Un constat sans appel

Au départ, Amine Thabet, conseiller juridique à DRI, a dû recentrer le débat sur la question, en présentant un rapport sur ce nouveau cadre législatif régissant les élections du 17 décembre, ses zones d’ombre et les points litigieux saillants. D’emblée, il a estimé « qu’on est en train d’assister à des élections qui présideraient à la première chambre d’un parlement à deux chambres, dont la seconde serait celle des régions et districts. Soit un régime parlementaire bicaméral tel qu’il a été institué sous le règne de Ben Ali ». Partant du décret-loi 2022-55 relatif à l’organisation des élections et des décisions prises par l’Isie, le rapport de l’Ong DRI a fait état « d’un texte juridique si flou et non démocratique ». Un constat sans appel : « Des réformes structurelles qui ont changé, d’une manière radicale, le cadre tunisien des élections », soulève-t-il. « Tout d’abord, un mode de scrutin uninominal majoritaire à deux tours, déjà adopté pour la première fois sous nos cieux. Soit un mode de scrutin dissocié des partis politiques devenus marginalisés ». Ce qui n’est pas, à ses dires, « le propre de ce mode tel qu’il est pratiqué dans d’autres démocraties ».

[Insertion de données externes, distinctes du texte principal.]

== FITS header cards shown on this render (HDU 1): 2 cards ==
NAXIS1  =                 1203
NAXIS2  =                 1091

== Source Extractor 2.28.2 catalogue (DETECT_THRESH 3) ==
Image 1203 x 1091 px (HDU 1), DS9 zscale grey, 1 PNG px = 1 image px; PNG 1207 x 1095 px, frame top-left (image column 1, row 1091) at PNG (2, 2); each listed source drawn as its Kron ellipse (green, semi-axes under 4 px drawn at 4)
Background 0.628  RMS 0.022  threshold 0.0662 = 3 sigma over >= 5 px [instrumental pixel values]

Autres points saillants à reprocher, « la répartition inégale des circonscriptions, à même de les réduire à l’échelle des délégations, avec des corps électoraux en porte-à-faux ». Sachant que chaque circonscription se dote d’un seul siège à pourvoir. Et là, le poids électoral compte. Idem, la révocation des élus. « Un mécanisme de nouvellement introduit qui va s’appliquer, au risque de perturber et de fragiliser l’institution parlementaire. Parce que tout député serait, à chaque fois, menacé d’être révoqué par ses propres électeurs », alerte-t-il. Ceci est perçu, selon lui, « comme une épée de Damoclès au-dessus de la tête des élus. Pire, toute révocation pourrait donner lieu à des vacances au sein de la prochaine ARP, et puis amener l’Isie à tenir des élections partielles, en y injectant des dépenses supplémentaires. Ce qui est aberrant ! ».

Autre faille juridique relevée, d’après lui. « L’absence des financements publics, lesquels sont censés nécessaires pour mener une campagne électorale. De même, la couverture médiatique de la campagne constitue aussi la pomme de discorde entre l’Isie et la Haica. Cela a impacté le rôle des médias ».

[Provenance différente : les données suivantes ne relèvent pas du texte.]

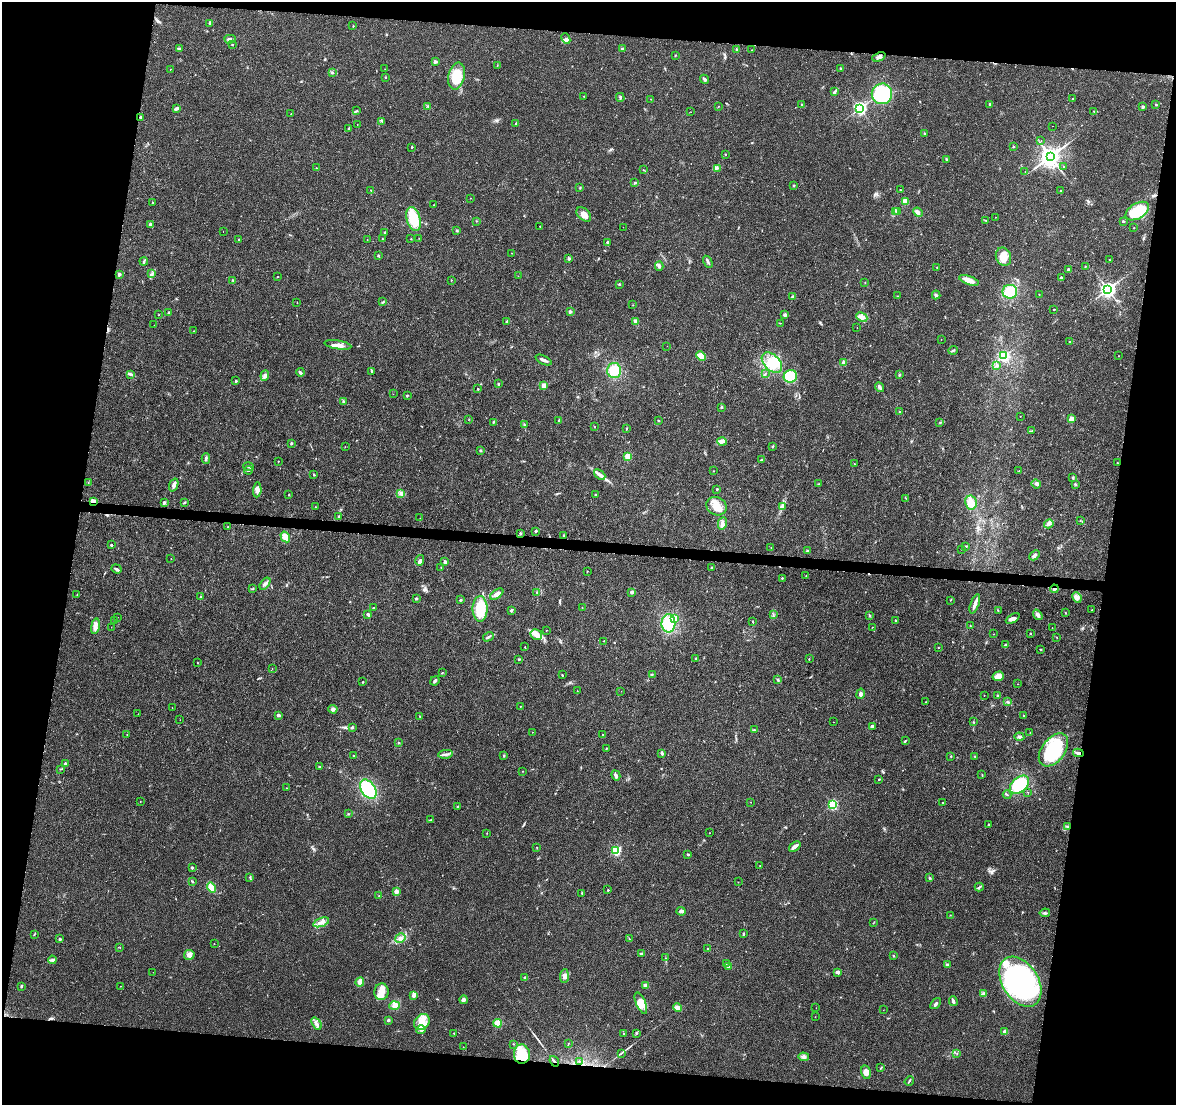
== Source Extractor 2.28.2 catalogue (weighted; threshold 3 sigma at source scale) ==
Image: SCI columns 5-4698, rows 231-4641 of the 4707 x 4926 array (HDU 1 of 3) = the unmasked area's bounding box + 8 px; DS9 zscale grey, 4 x 4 block average (1 PNG px = mean of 4 x 4 image px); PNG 1178 x 1107 px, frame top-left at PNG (2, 2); each listed source drawn as its Kron ellipse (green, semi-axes under 4 px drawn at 4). Shown black and unused: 19% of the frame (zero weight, under 3 of 4 exposures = <1% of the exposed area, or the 3 px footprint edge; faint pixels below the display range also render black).
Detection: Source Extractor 2.28.2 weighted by HDU 2 'WHT'. Background 0.0201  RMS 0.0029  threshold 0.0129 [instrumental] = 3 sigma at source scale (4.5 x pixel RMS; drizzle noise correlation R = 1.50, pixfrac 1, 0.0396/0.0396 arcsec/px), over >= 5 px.
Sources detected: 461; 4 cosmic-ray / hot-pixel residue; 1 long thin detection or spike segment (spike, bleed or trail) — neither listed nor drawn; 10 coinciding with a brighter row at this scale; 15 inside a brighter listed object's ellipse — not listed separately; the other 431 listed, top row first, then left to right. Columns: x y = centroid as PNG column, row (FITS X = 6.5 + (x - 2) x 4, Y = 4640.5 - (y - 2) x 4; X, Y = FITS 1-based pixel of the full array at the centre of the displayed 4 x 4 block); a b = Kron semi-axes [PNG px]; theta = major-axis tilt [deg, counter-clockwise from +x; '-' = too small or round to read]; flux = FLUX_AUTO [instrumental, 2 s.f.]
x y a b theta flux
210 24 4 3 - 3.4
353 26 3 2 - 1
230 39 5 2 - 6.2
566 39 6 4 -65 4.8
232 45 2 2 - 0.81
179 48 4 2 - 1.3
622 48 3 2 - 1.2
737 50 3 2 - 2.4
751 50 2 2 - 0.49
675 55 2 2 - 0.9
879 57 7 3 24 4.4
435 62 2 2 - 13
497 65 2 2 - 0.64
840 68 2 2 - 2.3
170 69 2 2 - 0.94
385 69 2 2 - 0.45
332 73 3 2 - 1.8
457 76 14 8 76 42
386 77 2 2 - 0.92
704 79 5 2 - 5
835 91 3 2 - 2.3
882 94 10 10 - 110
584 96 2 2 - 0.82
620 97 4 2 - 1.9
1072 98 2 2 - 0.51
651 99 2 2 - 0.45
802 104 2 2 - 1.3
990 104 2 2 - 6
1156 105 2 2 - 1.4
428 106 3 2 - 1.8
719 106 2 2 - 0.48
1143 107 2 2 - 10
860 108 2 2 - 450
177 109 4 2 - 5.3
357 111 2 2 - 0.76
1094 111 2 2 - 0.82
691 112 2 2 - 0.24
291 114 2 2 - 0.74
141 117 4 2 - 2.1
381 121 3 2 - 1.8
516 123 3 2 - 1.1
357 125 2 2 - 0.53
1052 126 2 2 - 1.6
349 128 3 2 - 1.8
924 133 2 2 - 3.1
1041 141 2 2 - 0.28
412 147 2 2 - 2.6
1013 147 2 2 - 4.5
725 154 2 2 - 1.1
1050 156 3 3 - 1500
946 159 3 2 - 1.2
1064 167 2 2 - 0.49
316 168 2 2 - 1.4
717 168 3 2 - 2.2
644 170 2 2 - 0.67
1025 171 2 2 - 0.72
635 183 2 2 - 1.5
793 185 3 2 - 1.5
580 188 3 2 - 1.1
371 190 2 2 - 1.2
900 190 3 2 - 0.9
1061 190 2 2 - 2.8
470 198 2 2 - 0.44
905 201 3 3 - 8.4
152 202 2 2 - 1
434 205 2 2 - 0.48
896 211 2 2 - 1.5
1137 211 13 7 31 67
898 212 3 2 - 1.8
918 212 5 3 - 6.8
584 214 8 5 -42 13
995 217 2 2 - 0.54
413 219 12 7 -74 47
476 221 2 2 - 0.57
986 221 3 2 - 0.73
1123 221 2 2 - 4.6
151 225 2 2 - 7.2
540 226 2 2 - 1.3
623 227 2 2 - 0.24
1134 228 2 2 - 0.92
457 230 3 2 - 1.6
223 231 2 2 - 0.33
385 232 2 2 - 3.9
419 238 2 2 - 0.36
239 239 2 2 - 0.99
367 239 2 2 - 0.33
382 239 2 2 - 0.89
411 239 2 2 - 0.86
608 242 4 2 - 2.2
512 253 2 2 - 0.5
378 255 3 2 - 1.2
1003 257 9 7 -68 23
569 259 2 2 - 3.7
1109 260 2 2 - 0.51
144 261 4 2 - 2
708 262 6 2 -61 3.5
659 266 5 2 - 3.7
937 267 2 2 - 0.54
1085 267 2 2 - 0.62
1068 269 2 2 - 8.5
119 274 2 2 - 12
152 274 3 2 - 2.4
518 276 2 2 - 0.63
278 277 3 2 - 0.77
1061 278 2 2 - 7.4
233 280 2 2 - 1.1
451 280 2 2 - 0.85
969 280 10 4 -20 14
865 282 2 2 - 0.56
619 284 2 2 - 5.1
1108 289 3 3 - 710
1010 292 7 7 - 40
1039 294 2 2 - 1.1
936 295 4 3 - 2.5
897 296 2 2 - 0.49
793 297 2 2 - 13
297 302 2 2 - 0.52
383 302 3 2 - 1.2
633 305 2 2 - 0.46
1054 309 2 2 - 1.1
570 312 2 2 - 13
169 313 2 2 - 9.7
159 315 2 2 - 0.53
784 315 2 2 - 1.2
862 317 6 3 -26 5
507 321 4 2 - 2.1
636 322 4 3 - 6.5
780 323 3 2 - 0.97
154 325 2 2 - 0.23
857 327 2 2 - 0.33
194 331 2 2 - 0.41
941 339 2 2 - 0.38
1070 341 2 2 - 0.95
338 345 13 4 -8 12
667 346 2 2 - 0.26
953 350 5 2 - 2
701 356 5 4 - 13
1004 356 2 2 - 260
1119 356 2 2 - 0.5
543 360 9 2 -25 6.5
844 362 2 2 - 22
772 363 12 7 -45 28
997 366 3 3 - 2.6
614 370 7 7 - 30
300 372 4 3 - 2.9
372 372 3 2 - 1.2
130 374 3 2 - 1.4
765 374 3 2 - 1.1
265 375 5 3 - 4.4
900 375 2 2 - 1.4
790 376 7 6 - 18
236 381 2 2 - 4.6
498 384 2 2 - 1.9
544 385 2 2 - 32
880 387 5 2 - 5.7
478 389 2 2 - 2.4
393 394 2 2 - 0.39
407 395 2 2 - 1.4
343 401 3 2 - 0.79
721 407 2 2 - 6
899 411 2 2 - 1.2
1020 416 2 2 - 0.41
469 419 2 2 - 0.48
1071 419 2 2 - 36
559 421 3 2 - 1.7
658 421 2 2 - 0.96
494 422 3 2 - 1.2
940 423 2 2 - 1.1
524 425 4 2 - 2.1
594 427 2 2 - 1.2
626 429 2 2 - 1.5
1032 431 2 2 - 0.72
722 441 4 3 - 4.1
291 443 2 2 - 7.9
773 446 3 2 - 1.1
345 447 2 2 - 0.37
480 451 3 2 - 1.4
628 456 2 2 - 67
206 459 5 2 - 2.8
761 460 3 2 - 1.5
278 461 2 2 - 1.2
1117 463 2 2 - 1.6
855 464 2 2 - 0.78
248 467 5 2 - 2.3
249 470 4 2 - 1.7
713 471 2 2 - 0.94
1019 471 2 2 - 0.29
314 475 2 2 - 3
600 475 6 3 -40 6.1
1073 478 3 2 - 1.5
88 483 2 2 - 0.68
818 484 3 2 - 0.94
1036 484 5 3 - 3.8
1075 484 3 2 - 2.1
174 485 7 3 69 5.2
717 489 2 2 - 3.4
257 490 7 4 86 8.4
400 493 3 2 - 2.4
289 495 2 2 - 1.5
595 495 2 2 - 1.3
906 498 3 2 - 0.69
93 501 2 2 - 43
164 503 2 2 - 11
184 503 4 2 - 1.1
971 503 7 6 - 17
716 506 10 9 - 21
782 506 3 2 - 1.7
316 507 2 2 - 0.49
338 516 3 2 - 1.1
420 518 2 2 - 0.43
1080 520 2 2 - 0.53
722 523 6 3 78 4.8
1049 524 5 3 - 4.5
228 527 2 2 - 0.99
536 531 3 2 - 1.3
520 533 2 2 - 4.5
564 536 3 2 - 1.3
285 537 6 3 -57 16
111 545 2 2 - 2.1
966 546 3 2 - 1.1
771 547 2 2 - 0.67
961 549 2 2 - 0.52
807 551 3 2 - 1.5
1035 555 6 3 46 4.2
171 559 2 2 - 0.5
420 560 5 3 - 3.7
445 562 3 3 - 3.6
441 567 2 2 - 0.59
712 568 2 2 - 5.9
117 569 5 2 - 2.9
587 571 2 2 - 0.64
806 576 2 2 - 0.52
782 578 2 2 - 2.4
265 584 7 3 53 4.6
252 589 2 2 - 0.78
1054 589 4 3 - 3.6
537 592 2 2 - 0.78
632 592 2 2 - 14
77 594 2 2 - 0.5
497 594 7 4 37 8.9
200 597 2 2 - 1.5
1077 597 5 4 - 6.1
416 599 2 2 - 2
461 600 2 2 - 2.1
950 600 2 2 - 0.84
975 604 10 3 70 7.5
582 607 2 2 - 0.46
374 608 3 2 - 0.87
480 609 12 7 -89 49
511 610 2 2 - 10
1092 610 2 2 - 1.1
998 611 2 2 - 0.82
1065 613 2 2 - 1.3
368 614 3 2 - 3.5
773 614 2 2 - 0.67
869 615 3 2 - 1.9
1038 615 6 4 -54 5.4
117 617 2 2 - 0.62
675 618 4 3 - 11
1013 619 7 3 29 6.6
115 620 3 2 - 0.74
895 620 2 2 - 1.2
753 621 3 2 - 1
668 623 9 7 -88 47
970 625 2 2 - 1.3
95 626 8 3 79 11
111 627 2 2 - 0.36
872 627 2 2 - 0.65
1052 628 2 2 - 0.64
546 631 2 2 - 0.48
1030 633 2 2 - 1.9
536 634 6 5 - 8.5
994 634 2 2 - 0.38
488 637 6 2 28 2.4
1057 637 2 2 - 0.44
604 641 2 2 - 0.79
1005 645 4 3 - 2.4
525 647 2 2 - 0.46
938 648 2 2 - 1
1040 649 3 2 - 0.83
696 658 2 2 - 1.5
518 659 2 2 - 1.3
809 659 2 2 - 0.56
197 663 2 2 - 1.1
272 669 2 2 - 0.46
442 673 2 2 - 0.75
652 674 2 2 - 0.96
562 675 2 2 - 0.93
998 676 6 4 20 9.7
778 680 2 2 - 0.91
435 681 5 2 - 3.2
363 682 2 2 - 2.9
1017 684 2 2 - 0.41
577 691 2 2 - 0.41
621 691 2 2 - 0.31
860 694 5 3 - 4.1
984 695 2 2 - 0.58
998 696 3 2 - 2.2
926 702 2 2 - 0.83
1008 702 2 2 - 0.87
520 706 2 2 - 0.56
172 707 2 2 - 0.3
333 709 4 3 - 4.2
138 714 2 2 - 0.63
278 715 3 3 - 3.7
1023 715 2 2 - 1.7
420 716 2 2 - 1.2
180 720 2 2 - 0.32
833 722 2 2 - 0.41
974 722 2 2 - 0.58
872 726 3 2 - 4.6
352 727 2 2 - 5.5
754 730 3 2 - 2.3
532 732 2 2 - 0.67
1030 732 2 2 - 0.49
127 735 2 2 - 0.4
603 735 2 2 - 1.3
1019 737 5 3 - 3.1
905 741 3 2 - 1.5
399 743 2 2 - 1
606 748 2 2 - 1
1053 750 19 11 52 120
662 753 3 2 - 2.5
1078 753 5 2 - 4
446 754 7 2 7 5.2
353 755 2 2 - 1.1
504 756 2 2 - 4.7
951 756 2 2 - 0.94
975 756 2 2 - 0.88
65 764 4 2 - 1.6
320 767 3 2 - 1.6
60 769 2 2 - 0.78
523 771 2 2 - 0.4
616 775 5 3 - 4.8
982 775 2 2 - 0.86
879 779 2 2 - 1.7
1020 785 11 7 42 69
286 788 2 2 - 0.82
368 789 10 7 -56 97
1027 792 2 2 - 0.48
1007 795 4 2 - 1.8
140 801 2 2 - 0.64
750 802 2 2 - 0.46
942 803 2 2 - 1.5
832 805 2 2 - 190
457 807 2 2 - 0.83
348 814 2 2 - 1.2
430 820 3 2 - 1.7
989 825 3 2 - 1.1
1068 827 3 2 - 2.7
487 833 2 2 - 0.56
709 833 2 2 - 0.49
795 846 6 2 38 8.7
537 847 2 2 - 0.54
616 850 2 2 - 170
688 854 3 2 - 2
760 865 2 2 - 0.71
192 868 3 2 - 1.7
250 878 4 2 - 1.4
930 878 3 2 - 1.2
192 881 3 2 - 1.4
738 882 2 2 - 0.37
979 887 4 2 - 2.2
211 888 5 4 - 13
608 890 2 2 - 2.6
396 892 2 2 - 25
582 893 3 2 - 0.79
379 896 2 2 - 0.57
681 911 4 3 - 6
1045 913 5 2 - 2.6
950 915 2 2 - 0.44
321 922 8 4 20 8.7
873 923 2 2 - 0.51
34 934 3 2 - 1.1
743 934 3 2 - 1.4
400 938 5 4 - 5.9
60 939 2 2 - 6.2
629 939 2 2 - 0.71
214 944 2 2 - 0.72
120 948 2 2 - 0.62
707 949 2 2 - 2.8
641 954 3 2 - 3.8
189 955 5 5 - 7.3
893 956 2 2 - 4
666 958 2 2 - 0.49
52 960 4 2 - 3.1
726 963 2 2 - 0.42
948 965 4 2 - 4
729 967 3 2 - 2.4
153 972 2 2 - 0.29
838 972 3 3 - 3.9
564 976 7 3 85 5.8
525 978 2 2 - 8.8
360 982 5 3 - 10
1020 982 27 18 -58 320
645 985 3 3 - 4.5
120 986 2 2 - 0.44
21 987 2 2 - 1.2
381 992 8 7 - 17
984 994 3 3 - 5.3
413 996 4 3 - 3.9
463 1000 4 4 - 4.6
953 1001 5 2 - 5
641 1003 11 5 -67 14
935 1004 6 3 50 3.7
395 1006 5 2 - 4.1
678 1007 4 3 - 7.2
816 1008 2 2 - 0.38
883 1010 2 2 - 0.38
815 1017 2 2 - 0.61
388 1020 2 2 - 3.4
422 1022 9 6 45 18
316 1023 7 2 -55 4.8
498 1023 4 4 - 19
421 1030 5 4 - 6.2
1005 1032 2 2 - 31
454 1033 3 2 - 1.2
636 1033 3 2 - 1.4
623 1034 2 2 - 0.93
569 1043 2 2 - 0.41
513 1044 2 2 - 0.64
463 1047 2 2 - 0.43
621 1053 3 2 - 1
522 1054 10 8 -87 53
957 1054 2 2 - 0.59
804 1057 5 4 - 4.7
554 1061 6 2 -53 2.6
579 1061 3 2 - 1.1
881 1068 2 2 - 1.2
866 1072 7 4 -78 9.3
909 1081 5 2 - 1.9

Le scrutin uninominal, pourquoi ?!

Une telle radioscopie du cadre juridique lié à l’opération électorale a dû alimenter les interventions des panélistes. Mme Salsabil Klibi, professeur de Droit constitutionnel, a souligné que « le fait d’adopter un nouveau mode de scrutin uninominal majoritaire aura tout basculé. L’on verse, alors, dans une autre logique du jeu complètement différente, non sans compromettre la règle de concurrence, les voix des électeurs et l’obtention des sièges au parlement. Quitte à porter préjudice au principe d’égalité des chances entre les candidats en lice ».

Ceci étant, une opération « contre la démocratie. D’autant plus que le redécoupage des circonscriptions électorales pose encore problème, avec en toile de fond un aspect purement politique », a-t-elle jugé, estimant que cela aura des répercussions directes sur les résultats du scrutin. Car, poursuit-elle, « un tel changement aurait dû être apporté bien avant les élections, afin qu’il ne puisse être ainsi mal interprété ».

«Certes, nous avons, nous aussi, proposé ce mode de scrutin uninominal à deux tours, mais pas de la façon dont il a été adopté», nuance la représentante du réseau « Mourakiboun », Mme Raja Jabri qui a mis les points sur les i. Elle était on ne peut plus claire et précise : « Primo, une telle proposition fut, alors, présentée en décembre dernier, soit une année avant les élections. Secundo, cette idée, on l’avait partagée avec les différentes parties intervenantes, en étant dans une logique participative. Tertio, notre orientation générale a eu le réflexe de ne pas dissocier le candidat de son parti. De plus, on avait recommandé des garanties favorisant la parité et la représentativité de la femme ». Par ailleurs, elle estime trop excessive la condition des 400 parrainages que chaque candidat doit avoir. « Cette condition est d’autant plus contraignante qu’elle a pu limiter la participation de la femme et pousser à son exclusion. En cause, le nombre définitif des candidats a été ramené à 1055 dont seulement 122 femmes, soit moins de 12% ».

Et Mme Jabri de revenir sur le redécoupage des circonscriptions, en remettant en question la nouvelle carte électorale : « On avait, déjà, attiré l’attention sur les conséquences de cette répartition déséquilibrée, dont le risque de ne voir aucun candidat dans plusieurs circonscriptions ». Tout cela a été publiquement relevé par la société civile. Et pourtant, l’Isie ne l’a pas entendue de cette oreille. Elle était, à ses dires, dans le déni total.

Porteurs de handicaps, le parent pauvre !

Et si tout ce changement apporté à ce nouveau décret-loi relatif aux élections était, aux yeux de Pr. Klibi, perçu comme un basculement qui rompt avec la tradition électorale, il ne l’est ainsi pas pour Mme Fadhila Gargouri, magistrate à la Cour des comptes. Elle le considère, plutôt, « en tant que résultante des bonnes pratiques exercées à l’échelle internationale, en termes de rationalisation des candidatures, mode de scrutin et les financements des campagnes ». « L’essentiel réside, selon elle, dans la manière d’application de ces mécanismes. Faute de l’argent public qui aide à mieux gérer sa campagne, le financement privé pose, désormais, problème ».

Quant à M. Mounir Larbi, magistrat au Tribunal administratif, il avait focalisé son intervention sur le contentieux électoral. De son côté, Mohamed Mansouri, président de l’association « Ibsar», avait pointé l’Isie et la modalité du processus électoral telle que fixée par ledit décret-loi 2022- 55. «Etant le parent pauvre de l’opération électorale, dénonce-t-il, les personnes porteuses de handicap n’y trouvent toujours pas leur compte. Elles n’ont même pas droit d’accès à la vie politique. D’autant plus que le principe de l’égalité des chances n’a pas été, jusqu’ici, respecté. Sans pour autant traduire le contenu électoral dans l’écriture braille ».